ANTH 2118 Revolutionary Cities:
Urban Uprisings in Paris and Barcelona
Paris in French Revolution, 1871 Paris Commune, and May 1968. Barcelona in Catalan nationalism, Spanish Revolution. Political ideologies of revolution, theories of power, forms of self-organization, and protest tactics. Role of art, collective gatherings, and performance in revolution. Legacies of revolution in contemporary politics, social movements, and urban uprisings. (from the course catalog)
Course Description and Invitation
This course looks at the phenomenon of revolution through the history and present political traditions of two cities that have been at the heart of major political upheavals for the last two-hundred fifty years: Paris and Barcelona.
A revolution is a momentous period in which people make history by purposely changing the political balance of power. It is also a collective performance in which people who have lived lives outside of customary statecraft suddenly create rituals to refuse an old order and inaugurate a new one. Street protests aspire to embody national popular sovereignty and can claim it through surprisingly ceremonial action. A crowd moves from fighting with police to intoning the national anthem. A plaza filled with people declares itself a popular assembly representing the city, or the country. The burning down of a jail becomes the symbolic birth of a democratic nation.
The vast majority of governments worldwide trace their legitimacy to a revolution. And modern ideas of revolution can, in part, be traced to the French Revolution, led largely by metropolitan Paris. Likewise, socialist revolutionaries look back to the Paris Commune of 1871 and anarchists also to the Spanish Republic, which achieved greatest transformation in Catalunya from 1936 to 1939. Student, youth, and labor protests combined in France’s extraordinary May 1968 uprising. These diverse revolutions have shaped the meaning of political action in both cities and the countries of which they are a part. Workers, racial minorities, squatters, nationalists, and political radical continue to use revolutionary ideas, symbols, and tactics in contemporary movements in both cities.
The heart of this course is on-site presence in the urban spaces of Paris and Barcelona (and briefly Marseille) where people collectively demanded and sometimes achieved political change. This course allows students to encounter the history and process of revolutions while encountering the spaces where they took place, the art and ideas that surrounded them, and the political traditions that emerged from these dramatic events. We will inhabit these cities that were shaped by revolution and meet participants in contemporary social movements that embrace the legacies of resisting and radically rethinking political power.
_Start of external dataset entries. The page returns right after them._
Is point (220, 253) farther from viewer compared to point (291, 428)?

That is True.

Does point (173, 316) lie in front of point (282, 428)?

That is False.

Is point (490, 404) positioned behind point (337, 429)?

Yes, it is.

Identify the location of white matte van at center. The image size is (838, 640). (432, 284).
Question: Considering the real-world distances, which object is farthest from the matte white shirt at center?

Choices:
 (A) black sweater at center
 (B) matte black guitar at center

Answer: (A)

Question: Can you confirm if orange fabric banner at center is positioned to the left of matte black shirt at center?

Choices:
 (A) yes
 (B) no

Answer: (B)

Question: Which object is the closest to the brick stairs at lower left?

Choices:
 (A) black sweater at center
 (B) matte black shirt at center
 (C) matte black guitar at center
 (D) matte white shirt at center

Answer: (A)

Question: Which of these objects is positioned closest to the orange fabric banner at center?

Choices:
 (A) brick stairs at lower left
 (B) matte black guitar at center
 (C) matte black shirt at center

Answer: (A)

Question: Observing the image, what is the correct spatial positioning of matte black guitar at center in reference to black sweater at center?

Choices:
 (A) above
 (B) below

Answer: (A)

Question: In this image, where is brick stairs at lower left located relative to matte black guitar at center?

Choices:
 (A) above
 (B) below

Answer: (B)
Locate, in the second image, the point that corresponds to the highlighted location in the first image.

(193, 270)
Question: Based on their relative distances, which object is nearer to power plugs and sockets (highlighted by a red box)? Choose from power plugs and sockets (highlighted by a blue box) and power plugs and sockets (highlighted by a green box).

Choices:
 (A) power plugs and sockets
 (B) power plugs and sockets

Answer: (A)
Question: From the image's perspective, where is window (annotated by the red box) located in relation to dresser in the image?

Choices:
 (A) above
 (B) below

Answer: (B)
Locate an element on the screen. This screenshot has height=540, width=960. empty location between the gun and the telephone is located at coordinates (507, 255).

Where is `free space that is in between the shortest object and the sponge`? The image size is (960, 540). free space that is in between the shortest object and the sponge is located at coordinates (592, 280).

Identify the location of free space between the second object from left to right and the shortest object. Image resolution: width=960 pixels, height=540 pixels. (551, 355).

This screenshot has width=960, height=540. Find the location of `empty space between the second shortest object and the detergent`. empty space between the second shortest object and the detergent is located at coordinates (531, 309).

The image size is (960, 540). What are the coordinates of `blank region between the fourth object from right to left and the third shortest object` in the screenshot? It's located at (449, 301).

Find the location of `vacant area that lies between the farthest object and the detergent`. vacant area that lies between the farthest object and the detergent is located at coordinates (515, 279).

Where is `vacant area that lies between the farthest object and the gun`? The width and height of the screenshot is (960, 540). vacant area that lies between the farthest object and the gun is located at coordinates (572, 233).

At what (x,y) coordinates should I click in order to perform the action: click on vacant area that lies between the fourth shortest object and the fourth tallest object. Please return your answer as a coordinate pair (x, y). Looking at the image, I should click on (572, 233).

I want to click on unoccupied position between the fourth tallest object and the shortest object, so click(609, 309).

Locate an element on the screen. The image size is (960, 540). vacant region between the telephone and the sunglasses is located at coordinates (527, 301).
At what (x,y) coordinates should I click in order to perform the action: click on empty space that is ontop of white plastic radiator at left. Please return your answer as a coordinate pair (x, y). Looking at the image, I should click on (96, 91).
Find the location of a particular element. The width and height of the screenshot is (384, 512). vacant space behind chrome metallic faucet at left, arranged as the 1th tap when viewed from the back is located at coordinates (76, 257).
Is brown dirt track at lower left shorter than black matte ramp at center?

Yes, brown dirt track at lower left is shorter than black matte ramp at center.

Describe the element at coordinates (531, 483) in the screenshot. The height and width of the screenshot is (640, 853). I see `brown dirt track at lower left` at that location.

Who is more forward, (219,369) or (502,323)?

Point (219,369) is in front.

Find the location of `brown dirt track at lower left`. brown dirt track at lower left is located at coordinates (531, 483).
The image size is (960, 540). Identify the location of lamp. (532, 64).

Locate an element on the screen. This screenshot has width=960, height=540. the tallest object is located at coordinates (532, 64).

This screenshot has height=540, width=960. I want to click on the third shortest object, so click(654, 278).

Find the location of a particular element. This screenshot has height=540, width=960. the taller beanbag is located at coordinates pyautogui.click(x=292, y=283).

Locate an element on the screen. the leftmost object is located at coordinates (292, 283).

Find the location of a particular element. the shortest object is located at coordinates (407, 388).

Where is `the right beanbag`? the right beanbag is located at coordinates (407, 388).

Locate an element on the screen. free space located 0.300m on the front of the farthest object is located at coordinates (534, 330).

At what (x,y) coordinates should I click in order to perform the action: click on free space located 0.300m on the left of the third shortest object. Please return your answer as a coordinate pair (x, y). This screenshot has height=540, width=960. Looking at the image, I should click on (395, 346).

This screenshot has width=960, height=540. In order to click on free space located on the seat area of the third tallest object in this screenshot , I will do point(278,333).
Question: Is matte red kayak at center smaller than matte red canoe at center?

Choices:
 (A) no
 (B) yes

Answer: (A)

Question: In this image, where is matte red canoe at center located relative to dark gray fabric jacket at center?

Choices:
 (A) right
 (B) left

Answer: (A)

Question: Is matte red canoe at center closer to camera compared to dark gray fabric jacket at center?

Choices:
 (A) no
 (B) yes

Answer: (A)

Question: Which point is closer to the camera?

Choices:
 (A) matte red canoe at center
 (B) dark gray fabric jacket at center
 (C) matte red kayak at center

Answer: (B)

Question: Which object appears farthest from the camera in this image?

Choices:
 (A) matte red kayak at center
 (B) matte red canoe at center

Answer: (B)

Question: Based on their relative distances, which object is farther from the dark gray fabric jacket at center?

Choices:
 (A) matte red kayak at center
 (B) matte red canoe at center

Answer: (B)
The central requirements of the course are to engage with these places, their histories, and practical forms of evidence about urban uprisings, and effectively and vividly retell their stories. Students will contribute to a joint course blog on revolution in Paris and Barcelona. Small-group research projects will gather evidence from museums, archives, libraries, and other sources on one particular event of momentous political change.